This famous quote, attributed to Voltaire, is a useful reminder when we embark on doing something new. Because no mindset works against us more when we start something new than the perfectionist's mindset.
Know a perfectionist? You probably do. We all know somebody who decided to do something new, hard, and noble -- quit smoking, learn how to play an instrument, or eat from a new diet. It is all that person would talk about. She or he talked about it all the time because she was obsessed, and also because she was trying to keep herself true and perfect to adopting this new thing in her life.
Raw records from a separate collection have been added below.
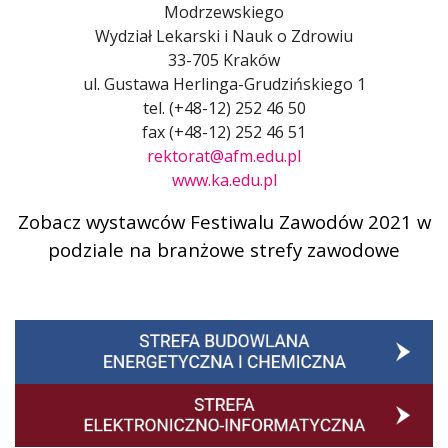
Modrzewskiego
Wydział Lekarski i Nauk o Zdrowiu
33-705 Kraków
ul. Gustawa Herlinga-Grudzińskiego 1
tel. (+48-12) 252 46 50
fax (+48-12) 252 46 51
rektorat@afm.edu.pl
www.ka.edu.pl
Zobacz wystawców Festiwalu Zawodów 2021 w
podziale na branżowe strefy zawodowe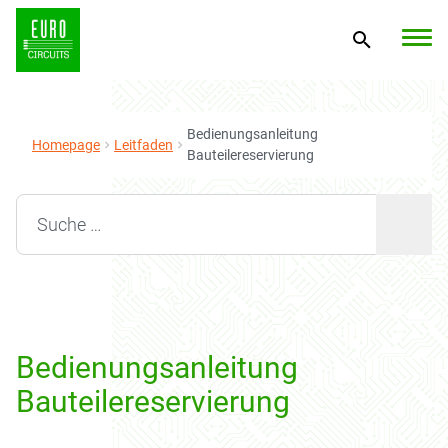
Bedienungsanleitung
Homepage
Leitfaden
Bauteilereservierung
Search for:
Bedienungsanleitung
Bauteilereservierung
What happened then when she made one little mistake? When she lit up a cigarette after being good for 3 and not having one, or when she did not pick up the guitar for 2 days after being good about strumming it daily for two weeks, or when she ate a sandwich after swearing off bread and being good about avoiding it for a week?
This perfectionist, after one such small mistake, she quit her noble cause. Why? Because she put way too much pressure on herself. She created way too high expectations for herself on being able to follow through this new thing perfectly. And thus, she set herself up to fail.
So what then is the best mindset when doing something new, hard, and noble, like adopting new foods into what you eat everyday and letting go of old favorites to lose weight and become healthier?
The answer is the mindset that let's you feel okay failing on occasion. In fact, build failure into your diet. Use Pareto's principle of 80/20, where you do things right 80% of the time, and 20% of the time you give yourself leeway to do the wrong thing.
If you plan to eat the right foods and not any bad ones for 4 weeks, I encourage you on 1 day to eat all the crap food you like. For 6 days, eat the right food. And if on one of those weeks, you eat the wrong food on 2 days, be okay with it. Just go back to eating right 6 days a week.
The wrong mindset tells you to try eating right for all 7 days a week, all 4 weeks a month,. The pressure and expectations to follow through everyday is much too high for our human nature, so you will quit doing the right thing altogether. Try to be perfect, and oddly enough, you will be far from achieving your goal of losing weight and become healthier versus if you tried to perfect most of the time and imperfect on a day or two each week.
So the Healthy Indian knows this well: Aim to be almost perfect, but never perfect, when doing something new, hard and noble like eating better food and not the old crap food you liked so much, in order to achieve success.